How to use copy mode in tmux

Copy mode lets tmux freeze the current pane view, move through pane history, and copy text into tmux's own paste buffer without leaving the session. It is the built-in way to review long command output, logs, or scrollback when the pane is still busy.

A new tmux server normally uses the emacs-style copy mode key table, so the standard flow is Ctrl-b then [ to enter copy mode, the cursor and search keys to move, Ctrl-Space to start the selection, and Alt-w or Ctrl-w to copy and exit. If the window option mode-keys is set to vi, or the server started with a VISUAL or EDITOR value that contains vi, tmux switches to the copy-mode-vi key table instead.

The common failure case is using the wrong key table for the current window. If Ctrl-Space, Alt-w, or Ctrl-w does nothing, check whether the window is using vi bindings before assuming copy mode is broken. The copy keys still fill tmux's paste buffer; they only send the same text to the system clipboard when clipboard integration or the copy-command option has been configured separately.
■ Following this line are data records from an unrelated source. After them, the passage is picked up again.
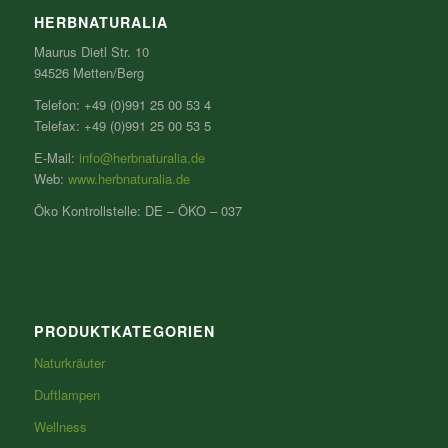
HERBNATURALIA
Maurus Dietl Str. 10
94526 Metten/Berg
Telefon: +49 (0)991 25 00 53 4
Telefax: +49 (0)991 25 00 53 5
E-Mail:
info@herbnaturalia.de
Web:
www.herbnaturalia.de
Öko Kontrollstelle: DE – ÖKO – 037
PRODUKTKATEGORIEN
Naturkräuter
Duftlampen
Wellness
Steps to use copy mode in tmux:

  1. Press your tmux prefix key and then press [ to enter copy mode in the active pane.
    Ctrl-b [

    With the default configuration the prefix key is Ctrl-b. Press q to leave copy mode without copying anything.

  2. Move to the start of the text you want to copy with the default emacs-style movement keys.
    Up Down PageUp PageDown Ctrl-r Ctrl-s

    Ctrl-r searches upward, Ctrl-s searches downward, Left and Right move by character, Ctrl-a and Ctrl-e jump to the start or end of the line, and Alt-b and Alt-f move by word.

  3. Start the selection at the current cursor position.
    Ctrl-Space
  4. Move to the end of the text you want to copy while the selection stays active.
  5. Copy the selection into tmux and leave copy mode with the emacs copy key.
    Alt-w

    Ctrl-w is bound to the same copy action in the emacs copy-mode table. The copied text is stored in tmux's paste buffer, so it can be pasted into another tmux pane even if your terminal emulator clipboard is separate.

  6. Confirm the copied text is in tmux's paste buffer before pasting it into a live shell.
    $ tmux show-buffer
    expr 6 + 7

    The verified check copied expr 6 + 7 from pane history and read it back from tmux's most recent paste buffer.

  7. Paste the most recent tmux buffer into a safe prompt or editor if you want to use the copied text immediately.
    Ctrl-b ]

    Paste into a safe location first. If the copied text contains shell syntax or a trailing newline, pressing Enter afterwards can run it.

  8. Check which key table the current window is using if the default selection keys do not match what you see.
    $ tmux show-window-options -gv mode-keys
    emacs

    If this returns vi, use Space to begin a selection, Enter to copy and exit, Escape to clear a selection, and h j k l / ? n N g G b w 0 $ to move around the history.